* [EXCERPTED PASSAGE]
****************************************
About
The Goult laboratory studies how cells compute with mechanical forces.
Ben joined the Department of Biochemistry, Cell and Systems Biology at the University of Liverpool in March 2024. His research group studies the protein talin and its central role in the mechanical information-processing machinery of cells. The lab combines structural biology, biochemistry, biophysics and mechanobiology to understand how mechanical forces regulate protein structure and cellular signalling.
Ben’s research focuses on the force-dependent binary switches within talin and how these switches coordinate cellular signalling pathways. His work has revealed how mechanical inputs can be converted into biochemical outputs and proposes that talin-based switch networks function as molecular systems capable of storing mechanical information. The lab is currently exploring how these mechanisms may contribute to memory formation in the brain.
Research in the Goult laboratory is supported by Cancer Research UK, the British Heart Foundation and BrightFocus.
Career
1995–1998 University of Sheffield — BSc (Hons) Biochemistry
1998–2002 UMIST — PhD in Biological Science
2003–2005 University of Manchester — Research Associate
2005–2006 AstraZeneca Alderley Park — Senior Physical Scientist
2006–2012 University of Leicester — Research Associate
2012–2014 University of Leicester — Research Fellow
2014–2017 University of Kent — Lecturer
2017–2020 University of Kent — Senior Lecturer
2020–2022 University of Kent — Reader
2022–2024 University of Kent — Professor
2024–present University of Liverpool — Professor
Biography
Ben Goult studied Biochemistry at the University of Sheffield before undertaking a PhD at the University of Manchester Institute of Science and Technology (UMIST), working with Dr Tim Norwood and Professor Lu-Yun Lian to develop NMR-based approaches for drug discovery. After a postdoctoral position at the University of Manchester he joined AstraZeneca at Alderley Park as a Senior Physical Scientist. In 2006 he returned to academia to work with Professor David Critchley at the University of Leicester, where he began his research on the mechanosensitive protein talin and its role in integrin-mediated cell adhesion. In 2013 he discovered the first force-dependent binary switch within talin. In 2014 he established his independent research group at the University of Kent, where he developed the concept that talin functions as a mechanosensitive signalling hub capable of processing mechanical information. In 2021 he proposed the MeshCODE theory, which suggests that networks of talin switches can store and process mechanical information within cells.
In 2024 he joined the University of Liverpool as Professor of Mechanistic Cell Biology, where his laboratory now investigates how mechanically encoded information in proteins may contribute to the physical basis of memory in biological systems.
****************************************
* [DATASET SECTION]
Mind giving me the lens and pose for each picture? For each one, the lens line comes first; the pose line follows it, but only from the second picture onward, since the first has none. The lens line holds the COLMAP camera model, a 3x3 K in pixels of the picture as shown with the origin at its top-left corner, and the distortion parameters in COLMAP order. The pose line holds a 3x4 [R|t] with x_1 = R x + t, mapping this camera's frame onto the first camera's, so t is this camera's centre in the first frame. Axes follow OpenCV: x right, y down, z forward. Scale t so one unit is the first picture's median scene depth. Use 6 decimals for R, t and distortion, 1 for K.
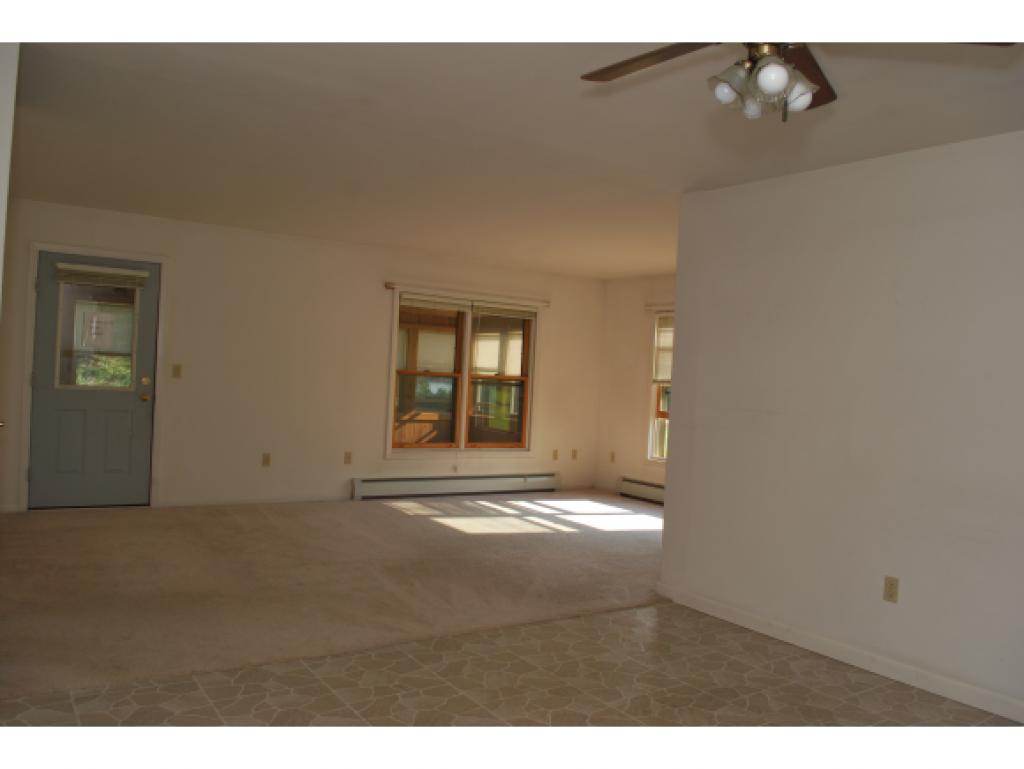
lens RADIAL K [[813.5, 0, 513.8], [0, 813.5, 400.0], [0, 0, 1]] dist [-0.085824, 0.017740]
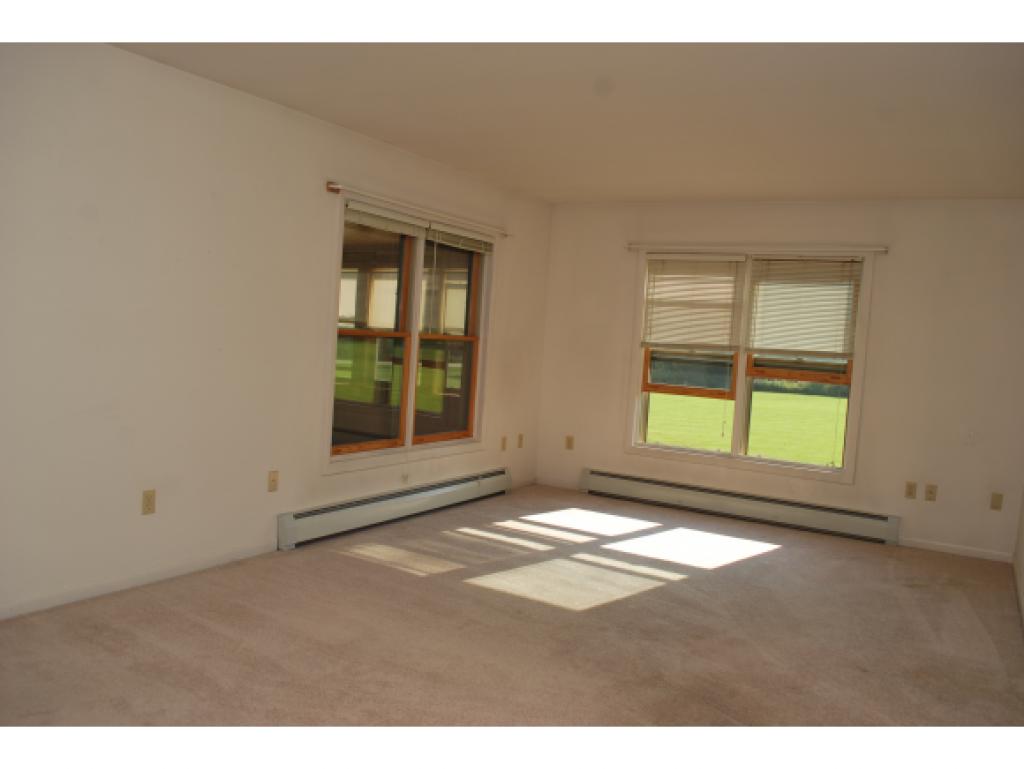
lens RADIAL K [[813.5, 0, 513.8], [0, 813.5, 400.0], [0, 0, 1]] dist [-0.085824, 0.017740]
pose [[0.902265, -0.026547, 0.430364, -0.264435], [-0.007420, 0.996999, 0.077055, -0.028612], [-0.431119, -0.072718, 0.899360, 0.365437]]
****************************************
* [HOW TO COMPLETE THIS TASK]
Using the Goult laboratory profile, answer:
(a) Which three organizations support research in the lab?
(b) In what year did Ben Goult discover the first force-dependent binary switch within talin?
(c) What was his job title at AstraZeneca Alderley Park?
Answer from the Goult laboratory profile only, not from the listing.

* [YOUR RESPONSE]
(a) Cancer Research UK, the British Heart Foundation and BrightFocus
(b) 2013
(c) Senior Physical Scientist